:: Document extract

Written by: Julia Seggie and Nasima Riazat
2 min read

This is an extract from the Chartered College of Teaching’s Windows into the Classroom series, available now to all members on our Research and Practice Hub. You can read more about the authors’ approach, including pictures of students’ work and resources.

The challenge

Pendle Vale College (11-16) is a mixed secondary school with 1,050 students in the deprived area of Nelson, Lancashire. Like many other schools we faced a few challenges with the new Key Stage 4 qualifications; as students need to perform well on the day to be successful in their final exams.

It became apparent that students needed to take more responsibility for their revision. When we questioned students about how they were revising, we found that they were re-reading and highlighting key points in their books.

We also discovered that the class believed revision is something that happens in the weeks leading up to their exams, usually led by their teacher in catch-up sessions and last-minute cramming. They were unfamiliar with breaking up revision into smaller, more manageable chunks over a longer period of time.

We wanted to trial a new approach, so we focused on a Year 10 business studies class to use research and our experience to develop a strategy that:

  • improved exam marks
  • equipped the class with a revision strategy to support their exam and which they could apply across their other subjects
  • showed pupils their own progress
  • enabled pupils to retain their learning independently over time.

Our approach

After reading research on memory and retrieval techniques, we combined three theories – Dunlosky (Dunlosky, 2013), Heath and Heath (Heath and Heath, 2017) and Willingham (Willingham, 2008)– with our pedagogical knowledge and that of our students.

Instead of introducing a new revision strategy, we talked through how to apply our research to revision cards, which pupils were already familiar with as part of the school’s teaching and learning strategy, and introduced a system whereby, after each business studies lesson in which something new was taught, the pupils’ homework was to produce a single revision card with key learning points. They built up revision cards over time, using personal memory cues.

::::
:: Records shown

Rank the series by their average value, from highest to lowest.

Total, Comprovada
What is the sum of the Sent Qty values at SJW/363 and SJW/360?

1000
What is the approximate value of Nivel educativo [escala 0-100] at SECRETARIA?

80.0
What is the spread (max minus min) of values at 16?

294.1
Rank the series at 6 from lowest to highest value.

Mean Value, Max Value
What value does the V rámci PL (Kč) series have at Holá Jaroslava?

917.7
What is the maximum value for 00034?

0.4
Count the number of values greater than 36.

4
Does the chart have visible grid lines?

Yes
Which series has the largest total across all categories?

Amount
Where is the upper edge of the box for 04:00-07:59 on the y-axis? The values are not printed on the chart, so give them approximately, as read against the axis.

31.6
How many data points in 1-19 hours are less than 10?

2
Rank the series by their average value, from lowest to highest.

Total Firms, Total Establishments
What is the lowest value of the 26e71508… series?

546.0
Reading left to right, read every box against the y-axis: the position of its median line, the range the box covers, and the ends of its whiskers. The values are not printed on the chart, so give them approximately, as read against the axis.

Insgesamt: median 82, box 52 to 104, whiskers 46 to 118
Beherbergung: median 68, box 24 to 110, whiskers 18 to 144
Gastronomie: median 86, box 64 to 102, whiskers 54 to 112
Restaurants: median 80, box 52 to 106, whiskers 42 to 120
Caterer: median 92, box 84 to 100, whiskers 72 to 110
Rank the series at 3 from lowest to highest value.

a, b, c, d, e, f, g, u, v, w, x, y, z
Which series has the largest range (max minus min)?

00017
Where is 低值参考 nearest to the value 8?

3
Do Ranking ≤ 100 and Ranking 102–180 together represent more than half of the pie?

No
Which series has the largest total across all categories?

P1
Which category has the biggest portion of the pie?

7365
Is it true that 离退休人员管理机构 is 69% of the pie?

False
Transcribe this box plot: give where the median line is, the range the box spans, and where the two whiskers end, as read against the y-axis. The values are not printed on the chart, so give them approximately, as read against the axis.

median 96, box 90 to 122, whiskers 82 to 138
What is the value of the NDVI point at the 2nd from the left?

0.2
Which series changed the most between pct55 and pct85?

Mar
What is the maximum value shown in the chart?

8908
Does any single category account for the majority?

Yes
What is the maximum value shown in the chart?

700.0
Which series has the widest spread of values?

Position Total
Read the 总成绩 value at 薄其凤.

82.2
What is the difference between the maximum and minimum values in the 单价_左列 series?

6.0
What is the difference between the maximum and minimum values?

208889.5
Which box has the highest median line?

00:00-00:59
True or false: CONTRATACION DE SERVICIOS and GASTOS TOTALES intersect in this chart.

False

::::

Your assignment:
Can you reproduce the revision-strategy extract between "Instead of introducing" and "personal memory cues.", inclusive, with "revision cards" replaced by "flashcards"?

Result:
Instead of introducing a new revision strategy, we talked through how to apply our research to flashcards, which pupils were already familiar with as part of the school’s teaching and learning strategy, and introduced a system whereby, after each business studies lesson in which something new was taught, the pupils’ homework was to produce a single revision card with key learning points. They built up flashcards over time, using personal memory cues.